The Sophists: Ancient Texts and Post-Classical Interpretations
The teachers, rhetoricians, and philosophers of 5th-century Athens known collectively as the Sophists were controversial in their own time, and they have occupied a controversial place in intellectual and cultural history ever since. Plato polemicized against them, Aristophanes satirized them, Aristotle refuted them, and generations of rhetorical theorists in Greek and Latin attempted to differentiate their art from the supposedly debased model of sophistic rhetoric. All this despite the fact that in their day many of them could be considered foundational thinkers in areas we would call anthropology, linguistics, psychology and cultural studies. Sophistic thought found its way indirectly but powerfully into the Middle Ages, where it represented both a despised falsification of philosophical argument and a dangerously attractive logic of paradoxes and insolubilia. Culturally the (spectral) figure of the Sophist served as image of both the familiar and the outsider, linked intimately with academic identity but also with the falsifier and heretic. As in Antiquity, so in later periods the Sophist came to embody anxieties about persuasive discourse and negation. But in the thought of Hegel and then Nietzsche, the Sophists were recovered and “rehabilitated” as a crucial moment in the history of philosophy, and among modern intellectual historians (Untersteiner, Jaeger, de Romilly) as well as philosophers (Heidegger, Derrida) their contributions have been reevaluated.

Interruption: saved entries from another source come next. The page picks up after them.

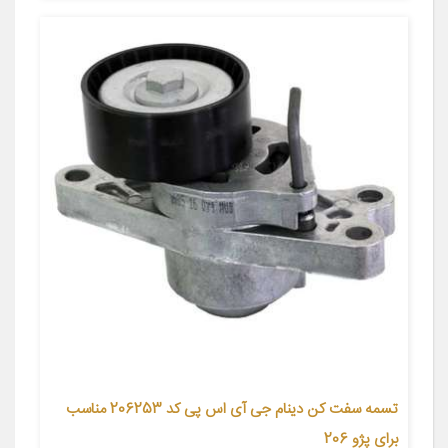
تسمه سفت کن دینام جی آی اس پی کد 206253 مناسب
برای پژو 206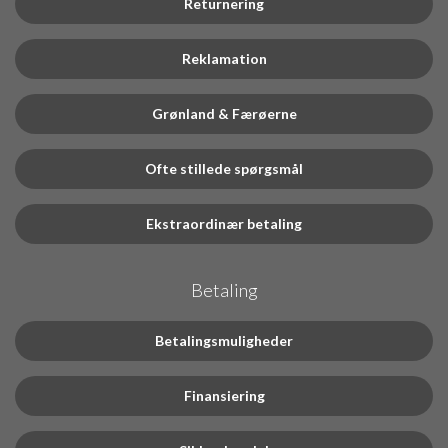
Returnering
Reklamation
Grønland & Færøerne
Ofte stillede spørgsmål
Ekstraordinær betaling
Betaling
Betalingsmuligheder
Finansiering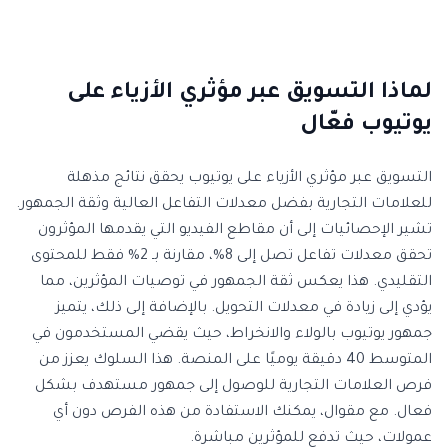
لماذا التسويق عبر مؤثري الأزياء على
يوتيوب فعّال
التسويق عبر مؤثري الأزياء على يوتيوب يحقق نتائج مذهلة
للعلامات التجارية بفضل معدلات التفاعل العالية وثقة الجمهور.
تشير الإحصائيات إلى أن مقاطع الفيديو التي يقدمها المؤثرون
تحقق معدلات تفاعل تصل إلى 8%، مقارنة بـ 2% فقط للمحتوى
التقليدي. هذا يعكس ثقة الجمهور في توصيات المؤثرين، مما
يؤدي إلى زيادة في معدلات التحويل. بالإضافة إلى ذلك، يتميز
جمهور يوتيوب بالولاء والانخراط، حيث يقضي المستخدمون في
المتوسط 40 دقيقة يوميًا على المنصة. هذا السلوك يعزز من
فرص العلامات التجارية للوصول إلى جمهور مستهدف بشكل
فعال. مع مقوال، يمكنك الاستفادة من هذه الفرص دون أي
عمولات، حيث تدفع للمؤثرين مباشرة.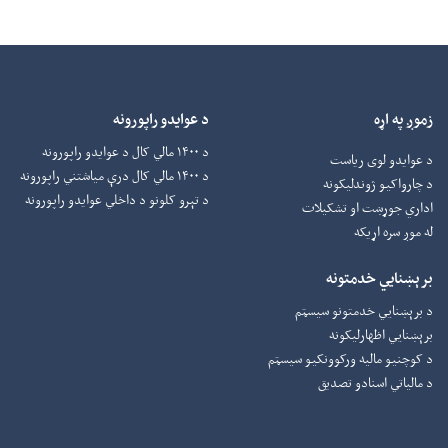
زموږ په اړه
د عوایدو راپورونه
د ۱۴۰۰ مالي کال د عوایدو راپورونه
د عوایدو لوی ریاست
د ۱۴۰۰ مالي کال درې میاشتني راپورونه
د چارواکيو ژوندلیکونه
د تېرو کلونو د داخلي عوایدو راپورونه
اداري جوړښت او تشکیلات
له موږ سره اړیکه
برېښنایي خدمتونه
د برېښنايي خدمتونو سیسټم
برېښنايي اظهارلیکونه
د کوچنیو مالیه ورکوونکيو سیسټم
د مالیاتي اسنادو تصدیق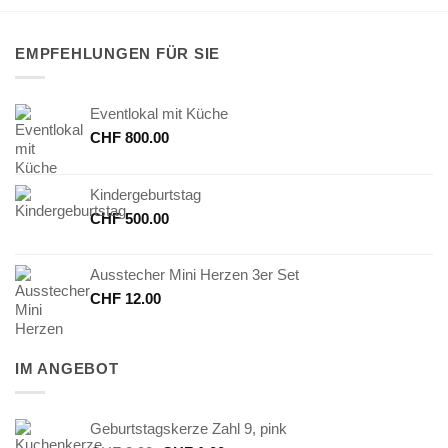
EMPFEHLUNGEN FÜR SIE
Eventlokal mit Küche
CHF
800.00
Kindergeburtstag
CHF
500.00
Ausstecher Mini Herzen 3er Set
CHF
12.00
IM ANGEBOT
Geburtstagskerze Zahl 9, pink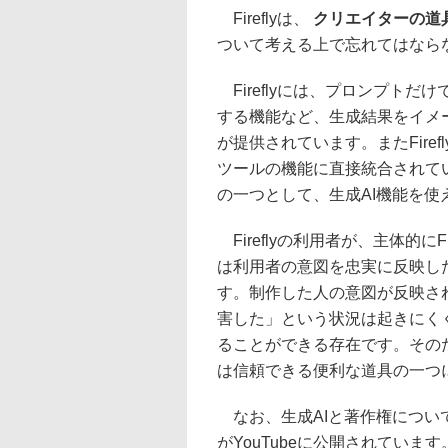
Fireflyは、
クリエイターの道
ついて考える上で忘れてはなら
Fireflyには、プロンプト
する機能など、生成結果をイメ
が提供されています。またFiref
ツールの機能に直接統合されて
の一つとして、生成AI機能を使
Fireflyの利用者が、主体的に
は利用者の意図を忠実に反映し
す。制作した人の意図が反映さ
害した」という状況は起きにく
ることができる存在です。そのため
は信頼できる便利な道具の一つ
なお、生成AIと著作権につい
がYouTubeに公開されてい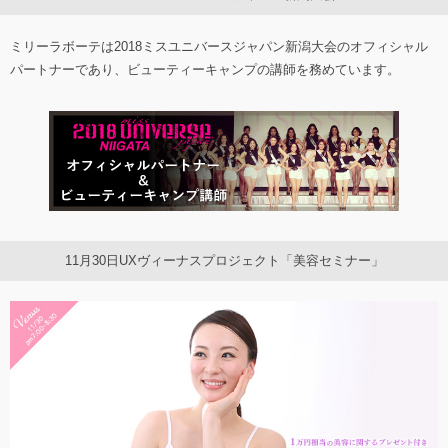
ミリーラボーテは2018ミスユニバースジャパン新潟大会のオフィシャル
パートナーであり、ビューティーキャンプの講師を務めています。
11月30日UXヴィーナスプロジェクト「美容セミナー」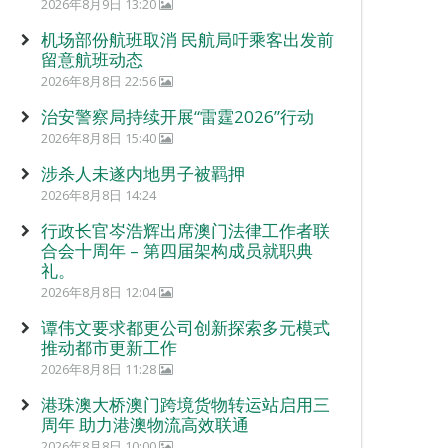
2026年8月9日 13:20
机场部份航班取消 民航局吁乘客出发前
留意航班动态
2026年8月8日 22:56
治安警察局持续开展“雷霆2026”行动
2026年8月8日 15:40
涉杀人未遂内地男子被羁押
2026年8月8日 14:24
行政长官岑浩辉出席澳门法律工作者联
合会十周年 – 第四届架构成员就职典
礼。
2026年8月8日 12:04
谭伟文要求都更公司创新探索多元模式
推动都市更新工作
2026年8月8日 11:28
港珠澳大桥澳门跨境货物转运站启用三
周年 助力港澳物流高效联通
2026年8月8日 10:00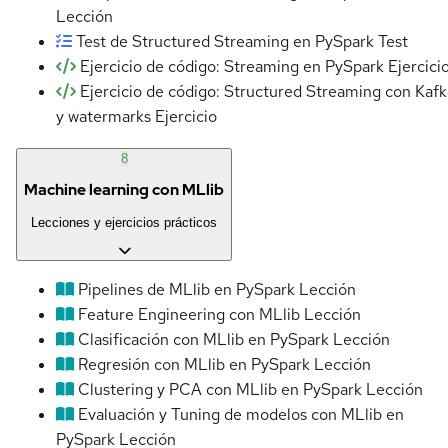
Lección
Test de Structured Streaming en PySpark
Test
Ejercicio de código: Streaming en PySpark
Ejercici
Ejercicio de código: Structured Streaming con Kafk
y watermarks
Ejercicio
8
Machine learning con MLlib
Lecciones y ejercicios prácticos
Pipelines de MLlib en PySpark
Lección
Feature Engineering con MLlib
Lección
Clasificación con MLlib en PySpark
Lección
Regresión con MLlib en PySpark
Lección
Clustering y PCA con MLlib en PySpark
Lección
Evaluación y Tuning de modelos con MLlib en
PySpark
Lección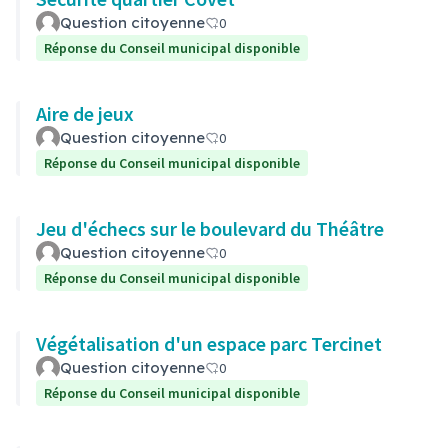
Question citoyenne
0
Réponse du Conseil municipal disponible
Aire de jeux
Question citoyenne
0
Réponse du Conseil municipal disponible
Jeu d'échecs sur le boulevard du Théâtre
Question citoyenne
0
Réponse du Conseil municipal disponible
Végétalisation d'un espace parc Tercinet
Question citoyenne
0
Réponse du Conseil municipal disponible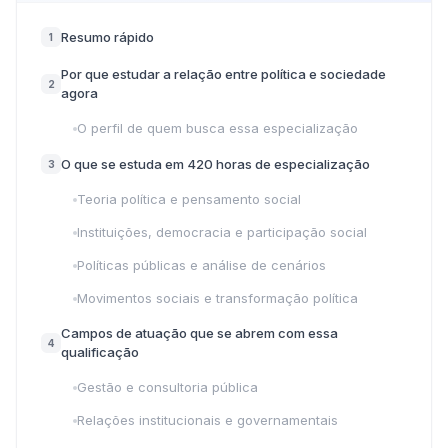
Resumo rápido
1
Por que estudar a relação entre política e sociedade
2
agora
O perfil de quem busca essa especialização
O que se estuda em 420 horas de especialização
3
Teoria política e pensamento social
Instituições, democracia e participação social
Políticas públicas e análise de cenários
Movimentos sociais e transformação política
Campos de atuação que se abrem com essa
4
qualificação
Gestão e consultoria pública
Relações institucionais e governamentais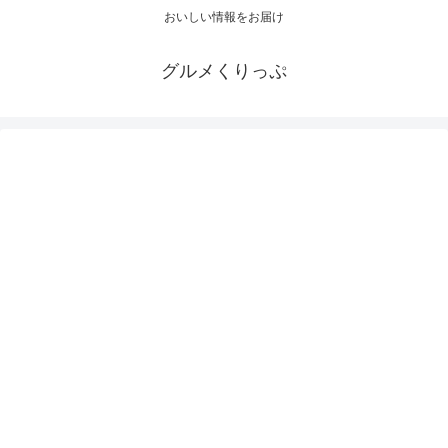
おいしい情報をお届け
グルメくりっぷ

In this course, taught jointly by medievalist Rita Copeland and classicist Ralph Rosen, we study the Sophists in classical antiquity and in and their post-classical reception. We will begin by getting as close as possible to them through the fragmentary records that remain of their own ideas and arguments, and then we will look at how they were represented philosophically by Plato and Aristotle as well as culturally by Aristophanes. We will study their afterlife in Late Antiquity and especially the Middle Ages, in both Latin and vernacular contexts, with special attention to the seductions of “sophistic” as a form of logic and to the ways that the Sophist defined heresy debates in England. We will consider the central role that they came to play in Hegel’s understanding of the history of philosophy and in Nietzsche’s antifoundationalist thought. Throughout the semester we will also be considering twentieth-century philosophical and historical reassessments of their importance.
The readings for the course will all be available in English for students who do not read Greek or Latin.
Primary Course Number for this course is GREK602:401. Graduates will need permission from the instructor or the CLST Dept. coordinator before registering for this course.